Mercer also has a $10 million stake in a small data analytics company called Cambridge Analytica, which specializes in “election management strategies” and “messaging and information operations” refined over 25 years in such places as Afghanistan and Pakistan. These types of tactics are known in military circles as psychological operations, or “psyops.”
Cambridge Analytica closely follows Mercer’s lead. It reportedly worked for the Trump campaign as well as the Leave campaign in the United Kingdom. Steve Bannon’s presence also seems to follow from Mercer’s money: until recently he had a seat on the board of Cambridge Analytica.
According to Cambridge Analytica’s website, the company maintains psychological profiles on 220 million Americans, each one of which incorporates 5,000 pieces of data. Elon University’s Jonathan Albright, a professor of communications, says that this system amounts to a “propaganda machine” in which Cambridge Analytica can use trackers from sites such as Breitbart to follow visitors around the internet and then target them with ads on Facebook.
Cambridge Analytica has denied assisting the U.K.’s Leave campaign in any way. But according to Andy Wigmore, the Leave campaign’s communications director, Cambridge Analytica had worked for them, teaching them to build profiles, target people, and lift masses of data from people’s Facebook pages. Wigmore says Facebook, especially Facebook ‘likes,’ were key to the operation.

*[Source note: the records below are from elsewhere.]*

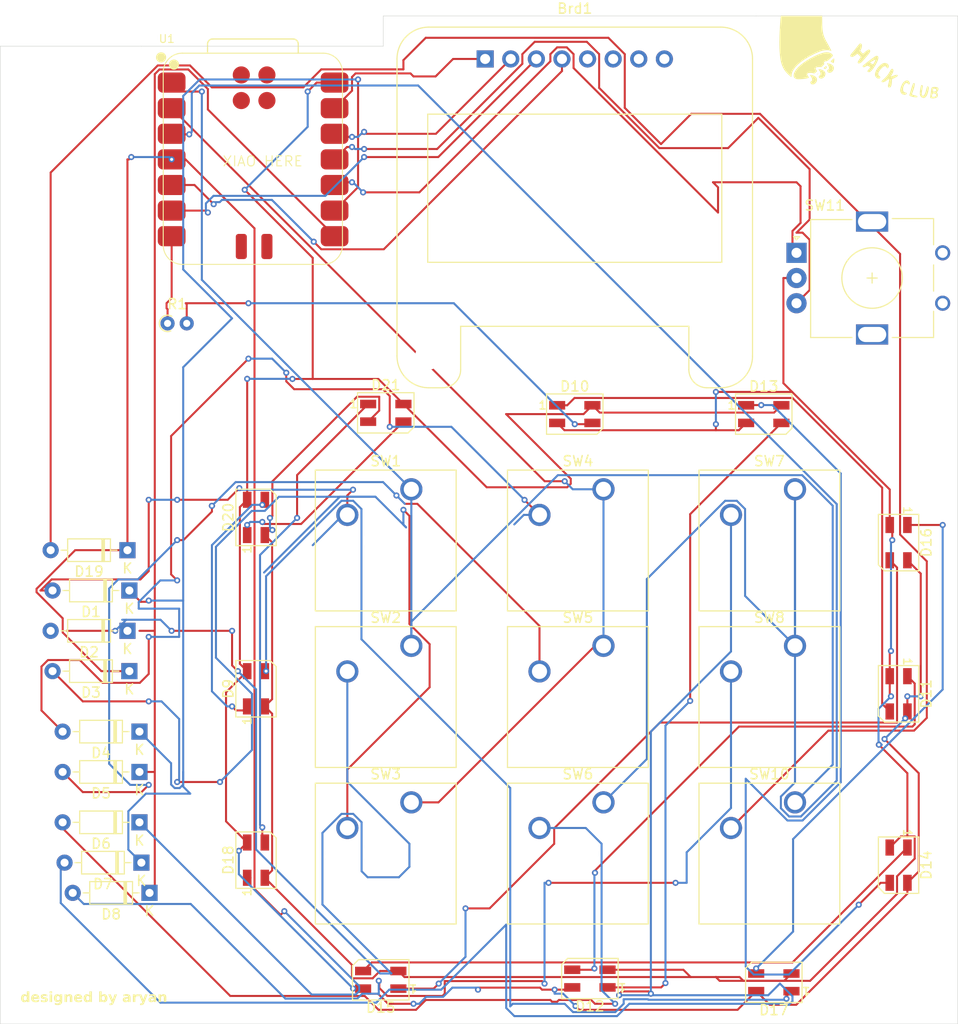
<source format=kicad_pcb>
(kicad_pcb
	(version 20240108)
	(generator "pcbnew")
	(generator_version "8.0")
	(general
		(thickness 1.6)
		(legacy_teardrops no)
	)
	(paper "A4")
	(layers
		(0 "F.Cu" signal)
		(31 "B.Cu" signal)
		(32 "B.Adhes" user "B.Adhesive")
		(33 "F.Adhes" user "F.Adhesive")
		(34 "B.Paste" user)
		(35 "F.Paste" user)
		(36 "B.SilkS" user "B.Silkscreen")
		(37 "F.SilkS" user "F.Silkscreen")
		(38 "B.Mask" user)
		(39 "F.Mask" user)
		(40 "Dwgs.User" user "User.Drawings")
		(41 "Cmts.User" user "User.Comments")
		(42 "Eco1.User" user "User.Eco1")
		(43 "Eco2.User" user "User.Eco2")
		(44 "Edge.Cuts" user)
		(45 "Margin" user)
		(46 "B.CrtYd" user "B.Courtyard")
		(47 "F.CrtYd" user "F.Courtyard")
		(48 "B.Fab" user)
		(49 "F.Fab" user)
		(50 "User.1" user)
		(51 "User.2" user)
		(52 "User.3" user)
		(53 "User.4" user)
		(54 "User.5" user)
		(55 "User.6" user)
		(56 "User.7" user)
		(57 "User.8" user)
		(58 "User.9" user)
	)
	(setup
		(pad_to_mask_clearance 0)
		(allow_soldermask_bridges_in_footprints no)
		(pcbplotparams
			(layerselection 0x0001020_ffffffff)
			(plot_on_all_layers_selection 0x0000000_00000000)
			(disableapertmacros no)
			(usegerberextensions no)
			(usegerberattributes yes)
			(usegerberadvancedattributes yes)
			(creategerberjobfile yes)
			(dashed_line_dash_ratio 12.000000)
			(dashed_line_gap_ratio 3.000000)
			(svgprecision 4)
			(plotframeref no)
			(viasonmask no)
			(mode 1)
			(useauxorigin no)
			(hpglpennumber 1)
			(hpglpenspeed 20)
			(hpglpendiameter 15.000000)
			(pdf_front_fp_property_popups yes)
			(pdf_back_fp_property_popups yes)
			(dxfpolygonmode yes)
			(dxfimperialunits yes)
			(dxfusepcbnewfont yes)
			(psnegative no)
			(psa4output no)
			(plotreference yes)
			(plotvalue yes)
			(plotfptext yes)
			(plotinvisibletext no)
			(sketchpadsonfab no)
			(subtractmaskfromsilk no)
			(outputformat 1)
			(mirror no)
			(drillshape 0)
			(scaleselection 1)
			(outputdirectory "")
		)
	)
	(net 0 "")
	(net 1 "Net-(D1-A)")
	(net 2 "Net-(D2-A)")
	(net 3 "Net-(D3-A)")
	(net 4 "Net-(D4-A)")
	(net 5 "Net-(D5-A)")
	(net 6 "Net-(D6-A)")
	(net 7 "Net-(D7-A)")
	(net 8 "Net-(D8-A)")
	(net 9 "Net-(D10-DOUT)")
	(net 10 "VDD")
	(net 11 "GND")
	(net 12 "Net-(D10-DIN)")
	(net 13 "Net-(D11-DOUT)")
	(net 14 "Net-(D12-DOUT)")
	(net 15 "Net-(D13-DOUT)")
	(net 16 "Net-(D14-DOUT)")
	(net 17 "Net-(D15-DOUT)")
	(net 18 "Net-(D16-DOUT)")
	(net 19 "Net-(D17-DOUT)")
	(net 20 "unconnected-(D18-DOUT-Pad1)")
	(net 21 "Net-(D19-A)")
	(net 22 "DIN")
	(net 23 "S1")
	(net 24 "S2")
	(net 25 "S3")
	(net 26 "A")
	(net 27 "B")
	(net 28 "unconnected-(U1-GND-Pad16)")
	(net 29 "unconnected-(U1-GND-Pad20)")
	(net 30 "unconnected-(U1-RST-Pad19)")
	(net 31 "unconnected-(U1-SWDIO-Pad17)")
	(net 32 "3")
	(net 33 "4")
	(net 34 "D1")
	(net 35 "unconnected-(U1-BAT-Pad15)")
	(net 36 "D3")
	(net 37 "D2")
	(net 38 "unconnected-(U1-SWDCLK-Pad18)")
	(net 39 "2")
	(net 40 "Net-(D20-DIN)")
	(net 41 "Net-(D18-DIN)")
	(net 42 "Net-(D20-DOUT)")
	(footprint "Diode_THT:D_DO-35_SOD27_P7.62mm_Horizontal" (layer "F.Cu") (at 36 122 180))
	(footprint "LED_SMD:LED_SK6812MINI_PLCC4_3.5x3.5mm_P1.75mm" (layer "F.Cu") (at 79 77.5))
	(footprint "Diode_THT:D_DO-35_SOD27_P7.62mm_Horizontal" (layer "F.Cu") (at 36.81 125 180))
	(footprint "LED_SMD:LED_SK6812MINI_PLCC4_3.5x3.5mm_P1.75mm" (layer "F.Cu") (at 98.75 133.875 180))
	(footprint "Display:Adafruit_SSD1306" (layer "F.Cu") (at 70.11 42.265))
	(footprint "LED_SMD:LED_SK6812MINI_PLCC4_3.5x3.5mm_P1.75mm" (layer "F.Cu") (at 47.375 104.75 90))
	(footprint "MX switches:SW_Cherry_MX1A_1.00u_PCB" (layer "F.Cu") (at 81.85 100.49))
	(footprint "MX switches:SW_Cherry_MX1A_1.00u_PCB" (layer "F.Cu") (at 62.786 84.96))
	(footprint "MX switches:SW_Cherry_MX1A_1.00u_PCB" (layer "F.Cu") (at 62.786 116.02))
	(footprint "LED_SMD:LED_SK6812MINI_PLCC4_3.5x3.5mm_P1.75mm" (layer "F.Cu") (at 60.25 77.375))
	(footprint "LED_SMD:LED_SK6812MINI_PLCC4_3.5x3.5mm_P1.75mm" (layer "F.Cu") (at 47.375 121.75 90))
	(footprint "LED_SMD:LED_SK6812MINI_PLCC4_3.5x3.5mm_P1.75mm" (layer "F.Cu") (at 111.125 122.25 -90))
	(footprint "MX switches:SW_Cherry_MX1A_1.00u_PCB" (layer "F.Cu") (at 100.85 116.02))
	(footprint "MX switches:SW_Cherry_MX1A_1.00u_PCB" (layer "F.Cu") (at 100.85 84.96))
	(footprint "LED_SMD:LED_SK6812MINI_PLCC4_3.5x3.5mm_P1.75mm" (layer "F.Cu") (at 111.125 90.25 -90))
	(footprint "MX switches:SW_Cherry_MX1A_1.00u_PCB" (layer "F.Cu") (at 100.85 100.49))
	(footprint "LED_SMD:LED_SK6812MINI_PLCC4_3.5x3.5mm_P1.75mm" (layer "F.Cu") (at 111.125 105.25 -90))
	(footprint "Diode_THT:D_DO-35_SOD27_P7.62mm_Horizontal" (layer "F.Cu") (at 34.62 99 180))
	(footprint "Diode_THT:D_DO-35_SOD27_P7.62mm_Horizontal" (layer "F.Cu") (at 35.81 113 180))
	(footprint "Rotary_Encoder:RotaryEncoder_Alps_EC11E_Vertical_H20mm" (layer "F.Cu") (at 101 61.5))
	(footprint "xiao_rp2040:XIAO-RP2040-SMD" (layer "F.Cu") (at 47.0045 52.23025))
	(footprint "LED_SMD:LED_SK6812MINI_PLCC4_3.5x3.5mm_P1.75mm" (layer "F.Cu") (at 47.375 87.75 90))
	(footprint "MX switches:SW_Cherry_MX1A_1.00u_PCB" (layer "F.Cu") (at 81.85 116.02))
	(footprint "LOGO" (layer "F.Cu") (at 108 43))
	(footprint "Diode_THT:D_DO-35_SOD27_P7.62mm_Horizontal" (layer "F.Cu") (at 34.81 103 180))
	(footprint "LED_SMD:LED_SK6812MINI_PLCC4_3.5x3.5mm_P1.75mm" (layer "F.Cu") (at 97.75 77.5))
	(footprint "Diode_THT:D_DO-35_SOD27_P7.62mm_Horizontal"
		(layer "F.Cu")
		(uuid "c576e4b6-541e-41f4-bea6-1c8f09d50b2b")
		(at 34.81 95 180)
		(descr "Diode, DO-35_SOD27 series, Axial, Horizontal, pin pitch=7.62mm, , length*diameter=4*2mm^2, , http://www.diodes.com/_files/packages/DO-35.pdf")
		(tags "Diode DO-35_SOD27 series Axial Horizontal pin pitch 7.62mm  length 4mm diameter 2mm")
		(property "Reference" "D1"
			(at 3.81 -2.12 0)
			(layer "F.SilkS")
			(uuid "127c2b63-32c4-47c0-979f-d8a820bb65d8")
			(effects
				(font
					(size 1 1)
					(thickness 0.15)
				)
			)
		)
		(property "Value" "1N4148"
			(at 3.81 2.12 0)
			(layer "F.Fab")
			(uuid "3bef7541-8e7d-4c6f-b1e7-cd0ceb1720af")
			(effects
				(font
					(size 1 1)
					(thickness 0.15)
				)
			)
		)
		(property "Footprint" "Diode_THT:D_DO-35_SOD27_P7.62mm_Horizontal"
			(at 0 0 180)
			(unlocked yes)
			(layer "F.Fab")
			(hide yes)
			(uuid "02612a1f-850e-478e-bfec-7ad8af339c6c")
			(effects
				(font
					(size 1.27 1.27)
					(thickness 0.15)
				)
			)
		)
		(property "Datasheet" "https://assets.nexperia.com/documents/data-sheet/1N4148_1N4448.pdf"
			(at 0 0 180)
			(unlocked yes)
			(layer "F.Fab")
			(hide yes)
			(uuid "37a26268-a1d9-4061-b64a-da59b5500e06")
			(effects
				(font
					(size 1.27 1.27)
					(thickness 0.15)
				)
			)
		)
		(property "Description" "100V 0.15A standard switching diode, DO-35"
			(at 0 0 180)
			(unlocked yes)
			(layer "F.Fab")
			(hide yes)
			(uuid "8f944490-d0a0-4228-a2ab-78651e6efc5a")
			(effects
				(font
					(size 1.27 1.27)
					(thickness 0.15)
				)
			)
		)
		(property "Sim.Device" "D"
			(at 0 0 180)
			(unlocked yes)
			(layer "F.Fab")
			(hide yes)
			(uuid "e64ffe79-fa89-4116-bd3c-d3dd00ed574d")
			(effects
				(font
					(size 1 1)
					(thickness 0.15)
				)
			)
		)
		(property "Sim.Pins" "1=K 2=A"
			(at 0 0 180)
			(unlocked yes)
			(layer "F.Fab")
			(hide yes)
			(uuid "666cad63-d621-4534-a555-73d8106d7e2c")
			(effects
				(font
					(size 1 1)
					(thickness 0.15)
				)
			)
		)
		(property ki_fp_filters "D*DO?35*")
		(path "/fecc63a3-6d61-45d6-aec0-9973ac662c1e")
		(sheetname "Root")
		(sheetfile "hackpad.kicad_sch")
		(attr through_hole)
		(fp_line
			(start 6.58 0)
			(end 5.93 0)
			(stroke
				(width 0.12)
				(type solid)
			)
			(layer "F.SilkS")
			(uuid "ae253543-1035-4353-96ad-559a53e99a79")
		)
		(fp_line
			(start 5.93 1.12)
			(end 5.93 -1.12)
			(stroke
				(width 0.12)
				(type solid)
			)
			(layer "F.SilkS")
			(uuid "85753bee-2e10-4cc4-ac68-a88bbf2bfc2f")
		)
		(fp_line
			(start 5.93 -1.12)
			(end 1.69 -1.12)
			(stroke
				(width 0.12)
				(type solid)
			)
			(layer "F.SilkS")
			(uuid "ecd40881-6b6f-4801-b3e7-65f6d5143176")
		)
		(fp_line
			(start 2.53 -1.12)
			(end 2.53 1.12)
			(stroke
				(width 0.12)
				(type solid)
			)
			(layer "F.SilkS")
			(uuid "7eec9a2a-c364-4b79-a30b-d00f7a2dd241")
		)
		(fp_line
			(start 2.41 -1.12)
			(end 2.41 1.12)
			(stroke
				(width 0.12)
				(type solid)
			)
			(layer "F.SilkS")
			(uuid "e8f7ed87-9baf-4caa-a818-e7f21cf2d478")
		)
		(fp_line
			(start 2.29 -1.12)
			(end 2.29 1.12)
			(stroke
				(width 0.12)
				(type solid)
			)
			(layer "F.SilkS")
			(uuid "55b85d74-c2eb-4127-b21e-98183dd3a6f4")
		)
		(fp_line
			(start 1.69 1.12)
			(end 5.93 1.12)
			(stroke
				(width 0.12)
				(type solid)
			)
			(layer "F.SilkS")
			(uuid "1bbbaf44-e324-4397-bf23-e29d5c662978")
		)
		(fp_line
			(start 1.69 -1.12)
			(end 1.69 1.12)
			(stroke
				(width 0.12)
				(type solid)
			)
			(layer "F.SilkS")
			(uuid "9994f999-628d-4aa5-8b65-f1bae8645d06")
		)
		(fp_line
			(start 1.04 0)
			(end 1.69 0)
			(stroke
				(width 0.12)
				(type solid)
			)
			(layer "F.SilkS")
			(uuid "8d09476e-1217-4250-815e-11e8767bef54")
		)
		(fp_line
			(start 8.67 1.25)
			(end 8.67 -1.25)
			(stroke
				(width 0.05)
				(type solid)
			)
			(layer "F.CrtYd")
			(uuid "d31557ed-f9a2-43e0-bcb9-5595eb9cfc17")
		)
		(fp_line
			(start 8.67 -1.25)
			(end -1.05 -1.25)
			(stroke
				(width 0.05)
				(type solid)
			)
			(layer "F.CrtYd")
			(uuid "5c01c8cc-92aa-4a46-a49a-81601eaaafb4")
		)
		(fp_line
			(start -1.05 1.25)
			(end 8.67 1.25)
			(stroke
				(width 0.05)
				(type solid)
			)
			(layer "F.CrtYd")
			(uuid "33c5181b-fe18-4603-a5c0-2bf942efa446")
		)
		(fp_line
			(start -1.05 -1.25)
			(end -1.05 1.25)
			(stroke
				(width 0.05)
				(type solid)
			)
			(layer "F.CrtYd")
			(uuid "18a26e63-1e04-42b1-b8f4-afab00168d4c")
		)
		(fp_line
			(start 7.62 0)
			(end 5.81 0)
			(stroke
				(width 0.1)
				(type solid)
			)
			(layer "F.Fab")
			(uuid "5c77efef-cca7-44d1-ba2a-30dc4000285f")
		)
		(fp_line
			(start 5.81 1)
			(end 5.81 -1)
			(stroke
				(width 0.1)
				(type solid)
			)
			(layer "F.Fab")
			(uuid "8fa492f8-ee6d-47c1-97bd-bbf0bf7d07e4")
		)
		(fp_line
			(start 5.81 -1)
			(end 1.81 -1)
			(stroke
				(width 0.1)
				(type solid)
			)
			(layer "F.Fab")
			(uuid "163a87bb-8181-4df3-9ba2-c0408ab4167f")
		)
		(fp_line
			(start 2.51 -1)
			(end 2.51 1)
			(stroke
				(width 0.1)
				(type solid)
			)
			(layer "F.Fab")
			(uuid "077e5147-79fa-4be4-b461-b39a607a7845")
		)
		(fp_line
			(start 2.41 -1)
			(end 2.41 1)
			(stroke
				(width 0.1)
				(type solid)
			)
			(layer "F.Fab")
			(uuid "a246640a-1e52-433e-bec1-6665eafac26d")
		)
		(fp_line
			(start 2.31 -1)
			(end 2.31 1)
			(stroke
				(width 0.1)
				(type solid)
			)
			(layer "F.Fab")
			(uuid "5989f536-dac7-4e23-a9ed-dd3e3a9b3997")
		)
		(fp_line
			(start 1.81 1)
			(end 5.81 1)
			(stroke
				(width 0.1)
				(type solid)
			)
			(layer "F.Fab")
			(uuid "62abcaef-665c-4263-980f-22f9d9f8b455")
		)
		(fp_line
			(start 1.81 -1)
			(end 1.81 1)
			(stroke
				(width 0.1)
				(type solid)
			)
			(layer "F.Fab")
			(uuid "4cd35d18-fe9c-47dc-9822-3b3b2ef0e4f5")
		)
		(fp_line
			(start 0 0)
			(end 1.81 0)
			(stroke
				(width 0.1)
				(type solid)
			)
			(layer "F.Fab")
			(uuid "f93c1e1e-b274-45d9-ba4f-7a3d6bab5963")
		)
		(fp_text user "K"
			(at 0 -1.8 0)
			(layer "F.SilkS")
			(uuid "4412bea8-903f-45b1-b84a-8442e72c7474")
			(effects
				(font
					(size 1 1)
					(thickness 0.15)
				)
			)
		)
		(fp_text user "K"
			(at 0 -1.8 0)
			(layer "F.Fab")
			(uuid "190b7564-0e26-43e7-b0e0-ead2b7e6ad33")
			(effects
				(font
					(size 1 1)
					(thickness 0.15)
				)
			)
		)
		(fp_text user "${REFERENCE}"
			(at 4.11 0 0)
			(layer "F.Fab")
			(uuid 
... [184855 chars truncated]
</source>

“Because using artificial intelligence, as we did, tells you all sorts of things about that individual and how to convince them with what sort of advert … The computer never stops learning and it never stops monitoring.”
But it was true that the Leave campaign had not formally employed Cambridge Analytica. Instead, Wigmore explained that the firm had worked for the campaign for free, thanks to Robert Mercer’s friendship with Nigel Farage, the British politician who orchestrated Brexit.
And Cambridge Analytica’s data surely proved useful. Not much is known about the company’s psychometric model, except that it originated with scientists at Cambridge University’s Psychometric Centre, and that this research was based on a Facebook personality quiz that went viral — over six million Facebook users took the quiz.
By correlating data like this with millions of other people’s information, the model can predict peoples’ actions. According to Michael Kosinski, the center’s lead head scientist, knowledge of 150 of a person’s ‘likes’ is enough for the model to predict someone’s personality better than their spouse. 300 likes and it can make better predictions about yourself than you can.
The internet is increasingly a battleground for mass propaganda in this vein. For example, according to Sam Woolley at the Oxford Internet Institute, just before Britain’s E.U. referendum, one-third of all traffic on Twitter consisted of automated “bots” — fake accounts programmed to look and talk like people, and shift national consensus by making certain topics trend. The bots — most of which are Russian — were overwhelmingly in favor of Brexit. Before the American presidential election, the same bots were pro-Trump.
The future of this social media weaponization is uncertain. But one thing that especially concerns Woolley is the hundreds of thousands of “sleeper” bots he’s found: bots which have only tweeted once or twice, and are now waiting for some kind of trigger where they will rise up and drown out other information.